Detrimental or Just Different Respiratory Drive

Jerry and Paula will tell you that there are advantages to having different respiratory drive;

advantages [tendency to survive respiratory infections and spontaneously recover, though without supportive medical support, recovery may take months, years or even decades]

and

disadvantages [long periods of different motor subtypes of delirium, depending on PCO2 levels in the blood]. Physiology of the Respiratory Drive in ICU Patients: Implications for Diagnosis and Treatment
Annemijn H. Jonkman, Heder J. de Vries & Leo M. A. Heunks 
Critical Care volume 24, Article number: 104 (2020) https://ccforum.biomedcentral.com/articles/10.1186/s13054-020-2776-z

And, as we have previously mentioned, Dr Emile Kraepelin found too slow breathing at rest in thousands of unmedicated patients suffering from reversible attacks of depressive insanity and too fast and chaotic breathing at rest in the same patients in stages of manic insanity. The type of insanity and the affect on locomotor activity seemed to be linked to the abnormal breathing at rest set by the autonomic nervous system and/or the brain stem.

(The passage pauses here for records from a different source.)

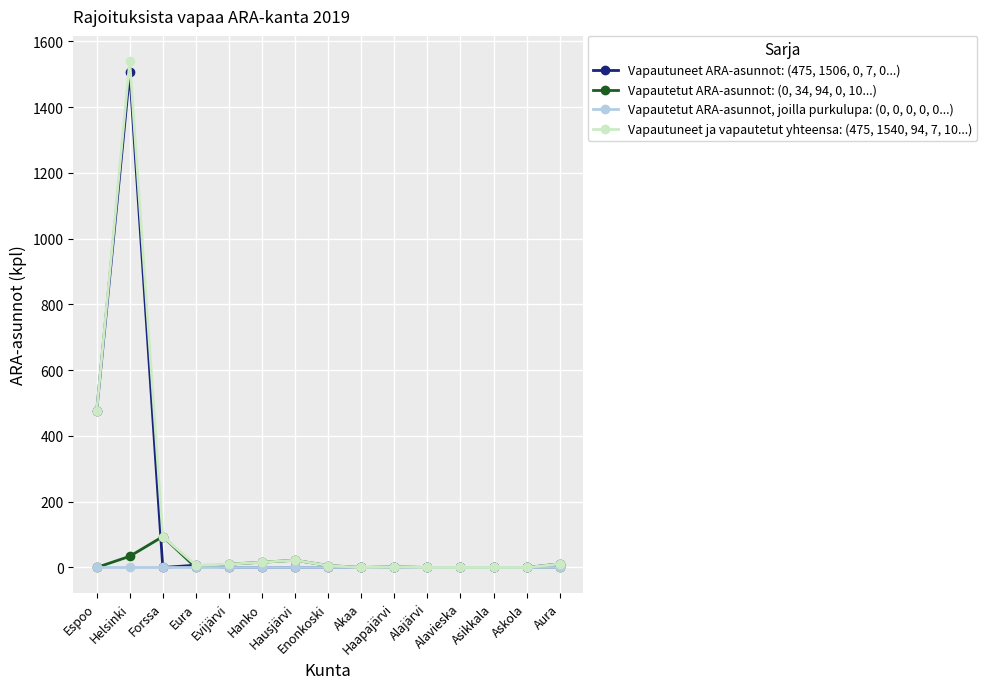

What is the maximum value shown in the chart?

1540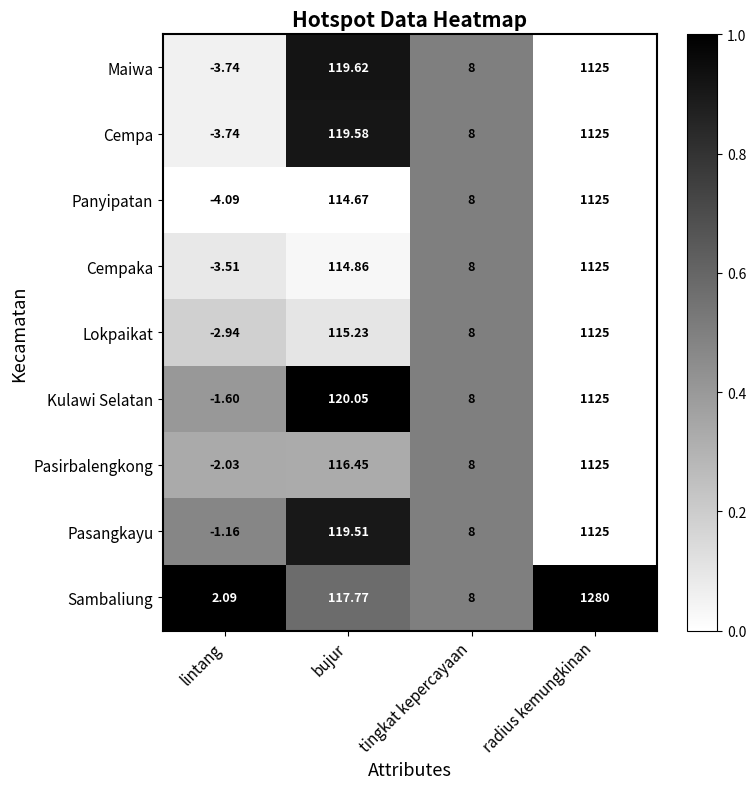

At which category does the chart reach its minimum across all series?

lintang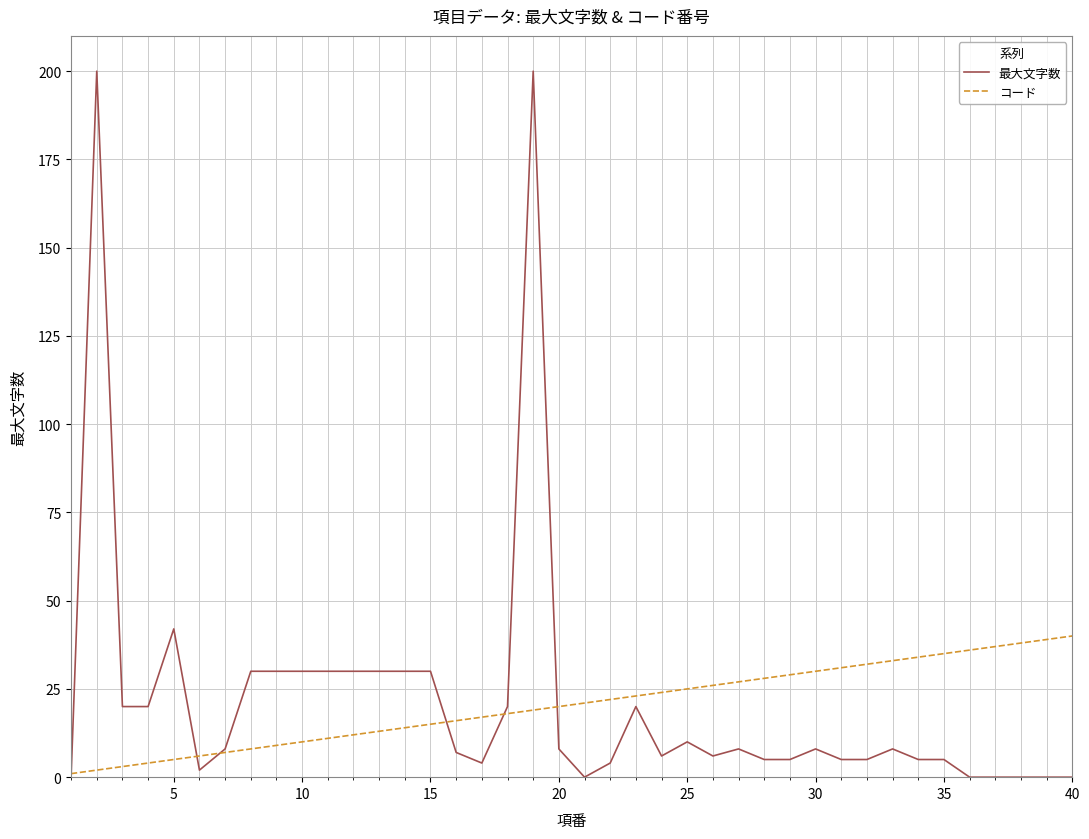

What is the maximum value for 最大文字数?

200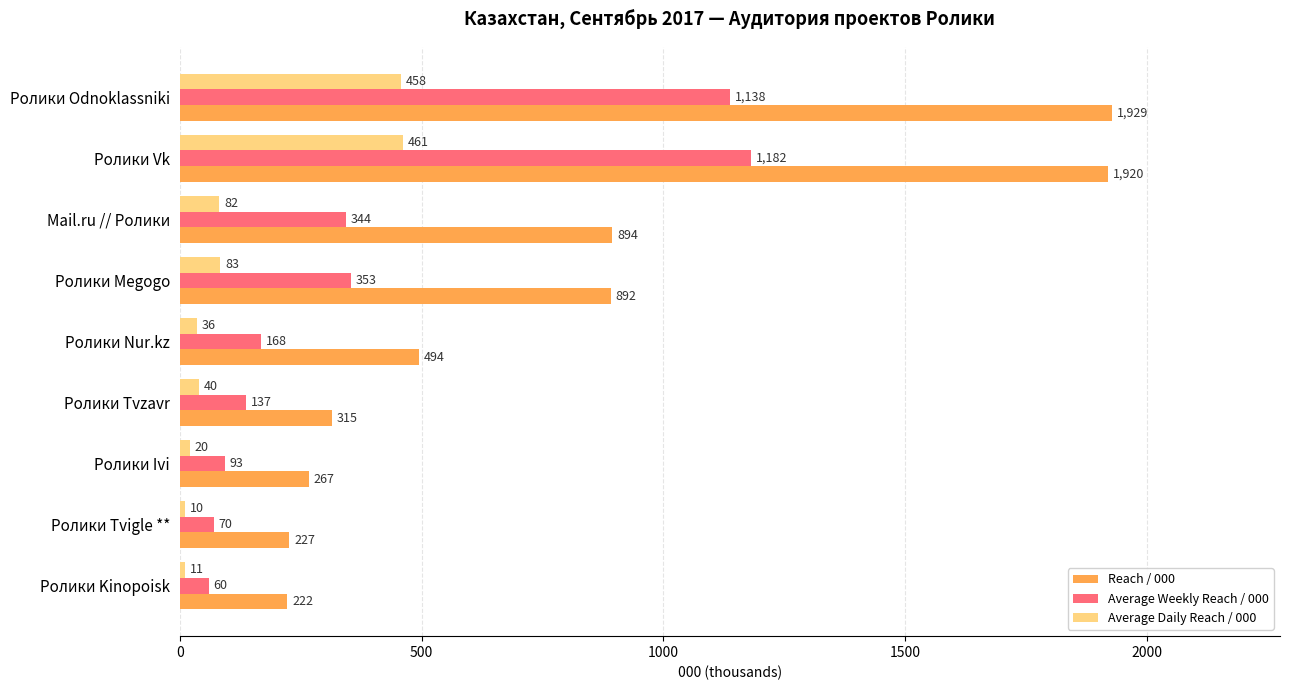

Where is Average Weekly Reach / 000 nearest to the value 620?

Ролики Megogo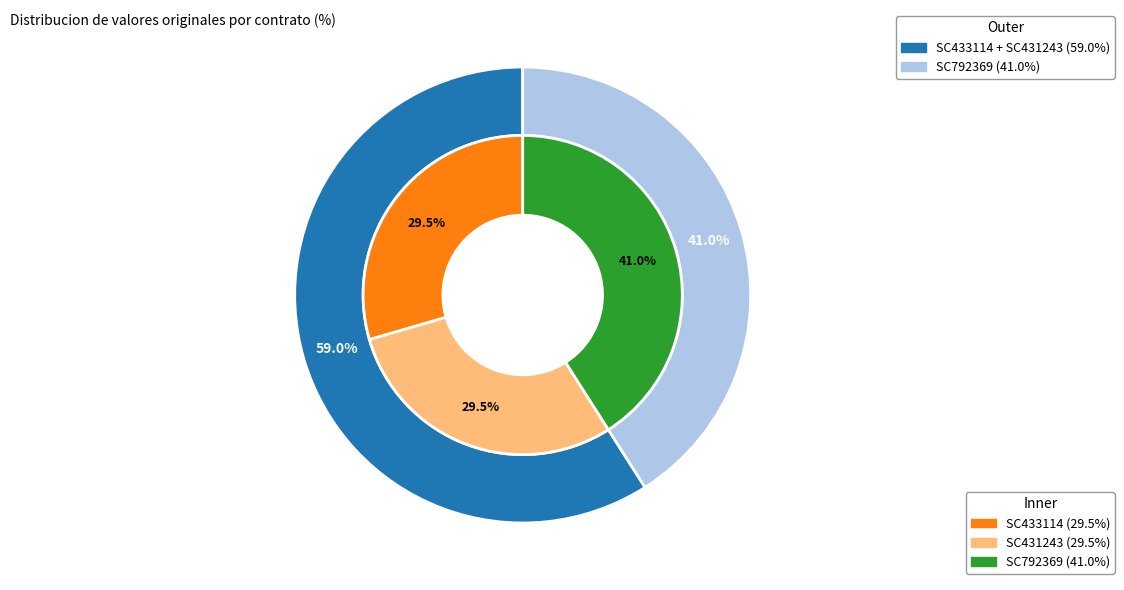

The SC431243 slice represents 19% of the pie. True or false?

False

Maybe keeping acid base status of the blood as normal as is possible is the reason for the abnormal resting respiratory rate or maybe a problem with the respiratory pump is responsible. This needs to be studied further, I think.

Dr. Kraepelin was not the first to notice different or detrimental respiratory drive in both neurologic and neuropsychiatric patients. Dr Ronald Christie [famous lung doctor and scientist] also commented on the frequency of abnormal breathing in these patients. Unfortunately, no one since Dr. Kraepelin, thought to treat this seriously in fields other than respiratory medicine. The reason for this, we think, is that the respiratory pump [the rib cage, the spine, diaphragm, and other respiratory muscles], the lung, and the makeup of the blood are very hard to understand and both the neurologists and the psychiatrists chose to focus on other things. This was and remains unfortunate for their patients.

Abnormal respirations at rest can lead to hypercapnia or hypocapnia with resulting reversible mental confusion. No one to date has studied the partial pressure of oxygen or carbon dioxide in the blood in seriously depressed, mixed, or manic unmedicated patients even though abnormal breathing at rest might be causing abnormal brain and mind function. We can study this in the 21st century. We can treat this in the 21st century. Mental Confusion is either very very unpleasant and distressing [causing anguish] or can be intoxicating as in euphoria, making one as disabled as if on a stimulant recreational drug-but involuntarily so.

There are multiple types of normal and abnormal respiration. They include apnea, eupnea, orthopnea, dyspnea, hyperpnea, hyperventilation, hypoventilation, tachypnea, Kussmaul respiration, Cheyne-Stokes respiration, sighing respiration, Biot respiration, apneustic breathing, central neurogenic hyperventilation, and central neurogenic hypoventilation. Each pattern is clinically important and useful in evaluating patients.

Evaluating respiratory patterns assists the clinician in understanding the patient’s current physiologic status. Abnormal breathing patterns suggest the possibility of an underlying injury or metabolic derangements. Early recognition of abnormal respiratory patterns can aid the clinician in early intervention to prevent further deterioration of the patient’s condition.